Saturday, August 8, 2015

MN Roy

This is half baked information about MN Roy via Osho, the God-man, who is right in saying that in this country Babas can easily exploit the blind belief. In 1920 he had founded Communist Party of India in Tashkent with Indian Mujahirs. Its first convention in India was held in India in 1925 at Kanpur. All those who attended the convention were warranted under what is known as Kanpur conspiracy case. Many were arrested and many went underground. Roy was living in Germany that time but was warranted in absence. He was arrested immediately after landing in India in 1930. By the end of the 19th century militant nationalism under the leadership of the educated youth was gaining ground and became quite pronounced by the time.
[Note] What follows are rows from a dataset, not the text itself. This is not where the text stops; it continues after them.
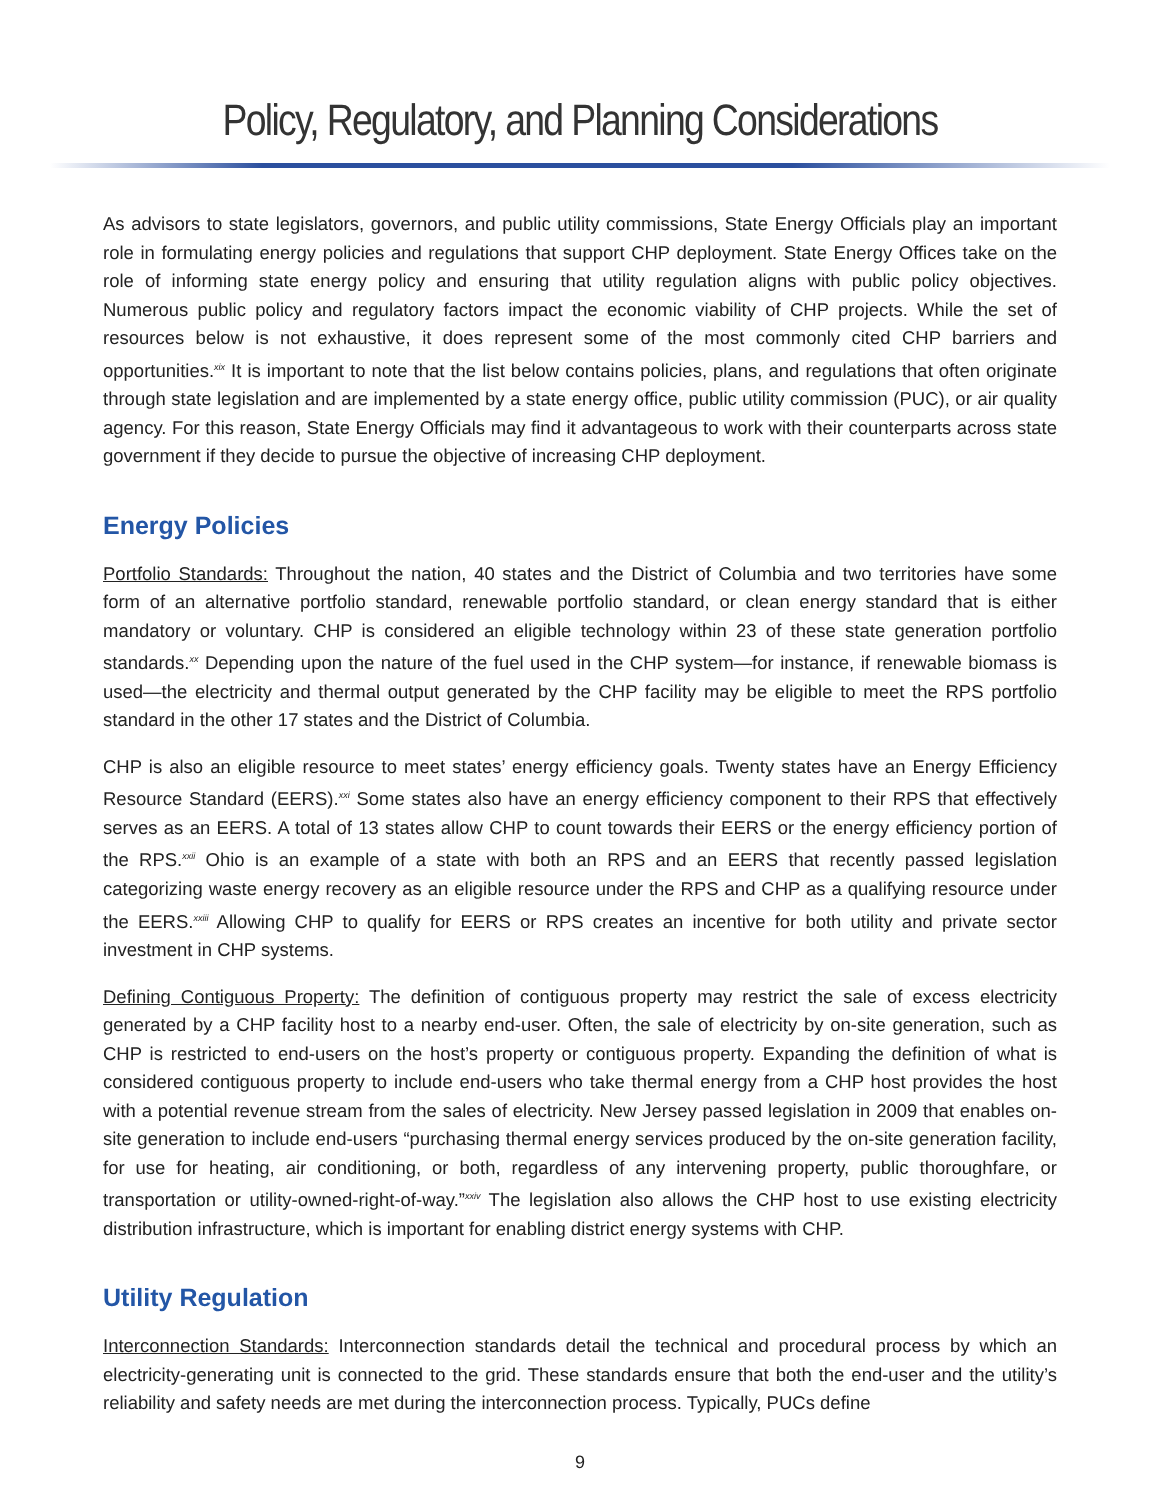Policy, Regulatory, and Planning Considerations
As advisors to state legislators, governors, and public utility commissions, State Energy Officials play an important role in formulating energy policies and regulations that support CHP deployment. State Energy Offices take on the role of informing state energy policy and ensuring that utility regulation aligns with public policy objectives. Numerous public policy and regulatory factors impact the economic viability of CHP projects. While the set of resources below is not exhaustive, it does represent some of the most commonly cited CHP barriers and opportunities.<sup>xix</sup> It is important to note that the list below contains policies, plans, and regulations that often originate through state legislation and are implemented by a state energy office, public utility commission (PUC), or air quality agency. For this reason, State Energy Officials may find it advantageous to work with their counterparts across state government if they decide to pursue the objective of increasing CHP deployment.
Energy Policies
Portfolio Standards: Throughout the nation, 40 states and the District of Columbia and two territories have some form of an alternative portfolio standard, renewable portfolio standard, or clean energy standard that is either mandatory or voluntary. CHP is considered an eligible technology within 23 of these state generation portfolio standards.<sup>xx</sup> Depending upon the nature of the fuel used in the CHP system—for instance, if renewable biomass is used—the electricity and thermal output generated by the CHP facility may be eligible to meet the RPS portfolio standard in the other 17 states and the District of Columbia.
CHP is also an eligible resource to meet states’ energy efficiency goals. Twenty states have an Energy Efficiency Resource Standard (EERS).<sup>xxi</sup> Some states also have an energy efficiency component to their RPS that effectively serves as an EERS. A total of 13 states allow CHP to count towards their EERS or the energy efficiency portion of the RPS.<sup>xxii</sup> Ohio is an example of a state with both an RPS and an EERS that recently passed legislation categorizing waste energy recovery as an eligible resource under the RPS and CHP as a qualifying resource under the EERS.<sup>xxiii</sup> Allowing CHP to qualify for EERS or RPS creates an incentive for both utility and private sector investment in CHP systems.
Defining Contiguous Property: The definition of contiguous property may restrict the sale of excess electricity generated by a CHP facility host to a nearby end-user. Often, the sale of electricity by on-site generation, such as CHP is restricted to end-users on the host’s property or contiguous property. Expanding the definition of what is considered contiguous property to include end-users who take thermal energy from a CHP host provides the host with a potential revenue stream from the sales of electricity. New Jersey passed legislation in 2009 that enables on-site generation to include end-users “purchasing thermal energy services produced by the on-site generation facility, for use for heating, air conditioning, or both, regardless of any intervening property, public thoroughfare, or transportation or utility-owned-right-of-way.”<sup>xxiv</sup> The legislation also allows the CHP host to use existing electricity distribution infrastructure, which is important for enabling district energy systems with CHP.
Utility Regulation
Interconnection Standards: Interconnection standards detail the technical and procedural process by which an electricity-generating unit is connected to the grid. These standards ensure that both the end-user and the utility’s reliability and safety needs are met during the interconnection process. Typically, PUCs define
9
MN Roy whose birth name was Narenranath Bhattacharya, after getting rusticated from the school for organizing a meeting against the partition of the Bengal in 1905. He moved to Calcutta and formed a freethinker group and subsequently joined Anushilan, an underground group committed to liberate the country by armed means. Bhattacharya was entrusted to procure arms and money from kaiser Wilhem's Germany at odds with Britain. He set out for it could not procure the arms but through a circuitous route - Andaman-Indonesia-Japan-korea -- reached San Francisco and then to New York city. In US he met Evelyn Trent, a Marxist fell in love with her and they subsequently married. He along with Evelyn participated in the foundation of Mexican Communist Party and represented it in the 2nd Congress of the Comintern (Communist International). He was entrusted by Lenin to pepare a thesis on national and colonial question and came up with an unrealistic draft, though an alternative to Lenin's more realistic assessment of colonial state and nationalistic movements, yet it was accepted as supplementary thesis. Roy's line was adopted by the 6th congress of the Comintern but in the same congress Roy was expelled from it. Indian communists became divided between followers of Comintern and the Royists. Roy subsequently became a radical humanist.